Desperate Philippine survivors of Super Typhoon Rai beg for food amid lagging government aid

Desperate Philippine survivors of Super Typhoon Rai beg for food amid lagging government aid

Christmas is one of the most important events in the Christian calendar and in the Catholic-majority Philippines, families typically gather to share a meal. But the widespread destruction caused by Rai in the southern and central regions of the country has dampened celebrations as many survivors plead for drinking water and food.

Mindanao, Siargao, Dinagat and Bohol islands are among the most devastated by the storm, which knocked out electricity, tore off roofs, shredded wooden buildings, felled concrete power poles and uprooted trees.

The scale of the damage, lack of mobile phone signal or internet in many areas, and depleted government coffers after the Covid-19 response were hampering efforts to distribute aid.

02:12

It's beginning to look a lot like Christmas in the Philippines

It's beginning to look a lot like Christmas in the Philippines

Nardel Vicente said his Christmas wish was for someone to help him buy a new roof for his house in Alegria after it was wrecked by Rai, which hit the country on December 16 as a super typhoon.

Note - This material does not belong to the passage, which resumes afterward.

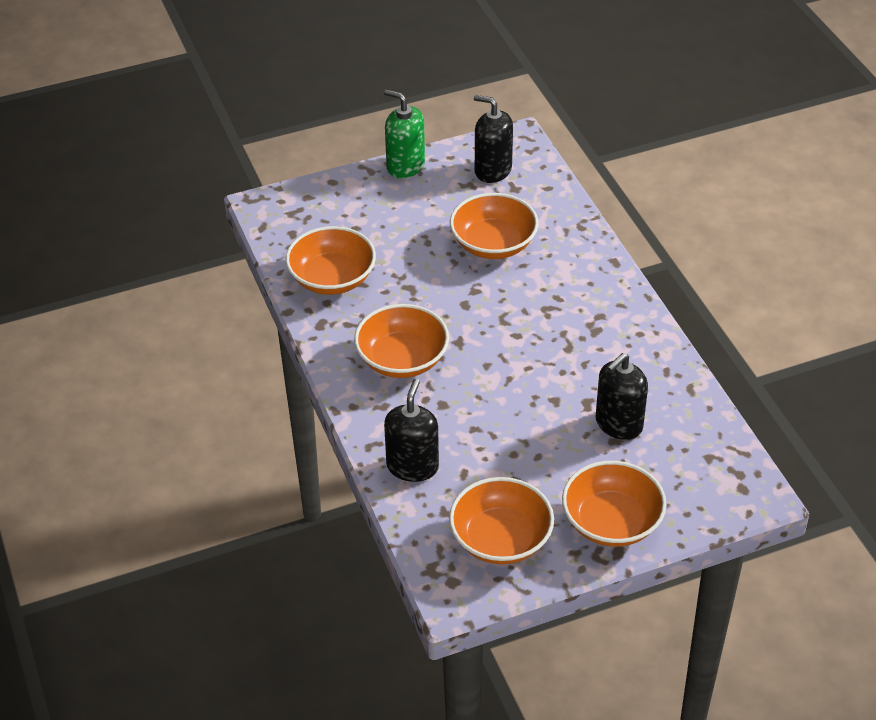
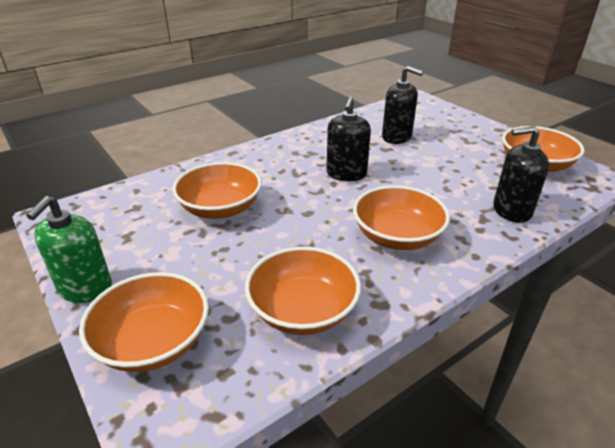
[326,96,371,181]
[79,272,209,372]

Jobless and with little money to spare, Vicente said his family would not be able to prepare a festive meal this year. “In previous years we had spaghetti, pork, chicken – whatever we could afford between us,” the 38-year-old said.

But he added: “That’s ok, we’re alive. It’s better than welcoming Christmas with a dead loved one.”

Marites Sotis usually serves up meat, spring rolls and salad for her family. “We won’t have those this year because they cost a lot of money,” Sotis, 53, told AFP in the coastal municipality of Placer where the storm felled most of her family’s coconut trees. “We’ll make do with spaghetti.”

Some survivors in nearby Surigao City have been standing on roads for days begging for money and food from passing motorists after failing to receive a scrap of government assistance.

Inaga Edulzura, 41, said she hoped to get a packet of spaghetti to cook for her family. Otherwise, they would “make do with sliced bread. Our only request is that there’s fine weather on Christmas Day to give us some cheer.”